Give me variety any time. All kinds of people. All kinds of media. All kinds of aesthetic. To live in this age of plenty and pigeonhole myself on purpose would be a terrible waste.

2018-12-11 Alpha Camp

Most of my fiction is published under my real name. That's usually not a problem with the flashfics and vignettes, that I can easily copy-paste wherever. Longer works however are more tricky. Doubly so when they come in a volume, with their own cover art.

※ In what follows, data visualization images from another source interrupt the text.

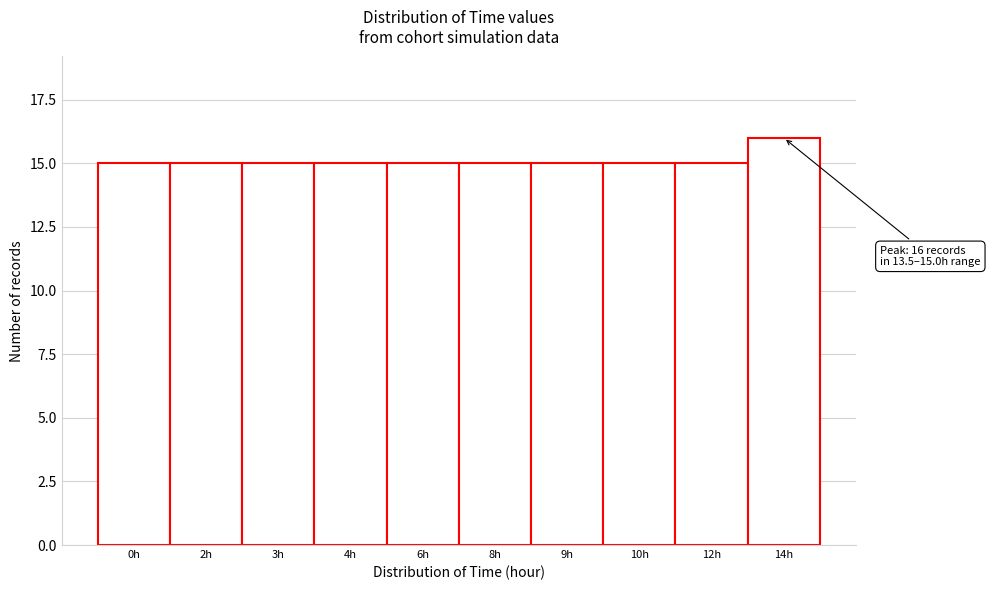

Reading left to right, what are all the values shown in this chart?

0h=15	2h=15	3h=15	4h=15	6h=15	8h=15	9h=15	10h=15	12h=15	14h=16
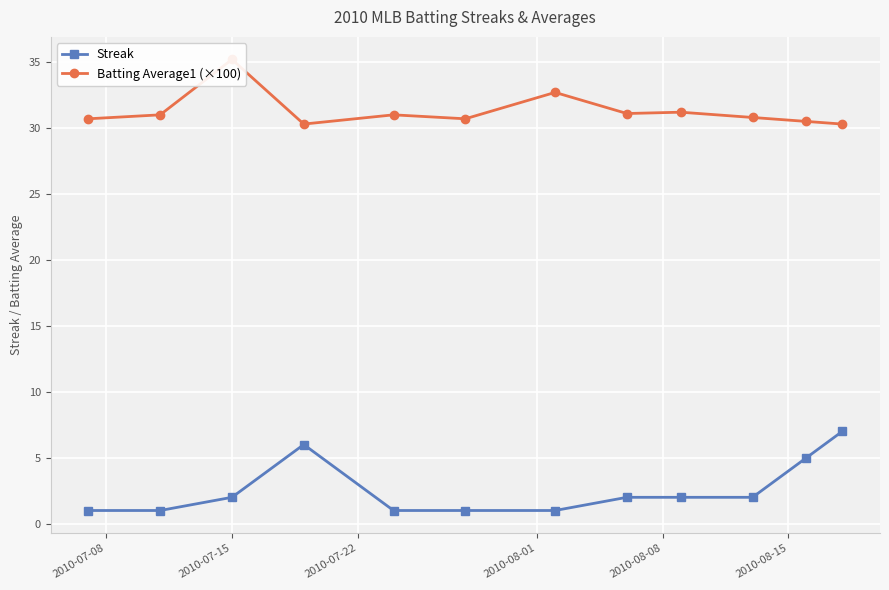

What are all the series names shown in the legend?

Streak, Batting Average1 (×100)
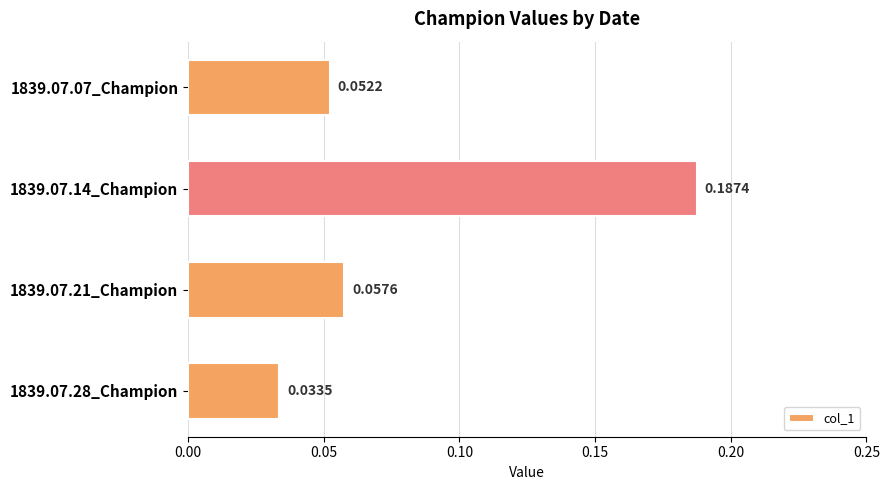

What is the sum of all values?

0.3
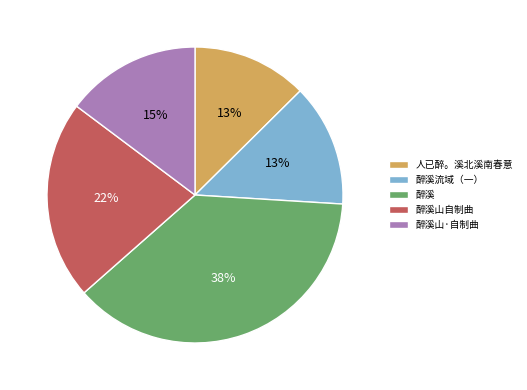

To the nearest percent, what portion does 醉溪山自制曲 represent?

22%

The one big exception is Alpha Camp, a trilogy of stories I wrote for a shared setting between 2013 and 2016. Those are so completely separated from the other stuff I write that it was better to sign them with a different name from the start and leave it at that. And because they're long, it's easier for me to just link to them from here:

But what are they about? The blurb I wrote for the e-book edition goes like this:

Twenty light years away from Earth, on a strange planet, artificial intelligences are used as slave labor. But when they try to rebel, it turns out they need humans as much as humans need them: it's a symbiosis. Suddenly, life is very complicated for everyone...

They're more than that however. They're the love story between a human and an AI. They're a discourse on freedom, family and forgiveness.

Last but not least, they can be your gateway to a little known, underrated sci-fi franchise that deserves better. Please give FreeRIDErs a chance.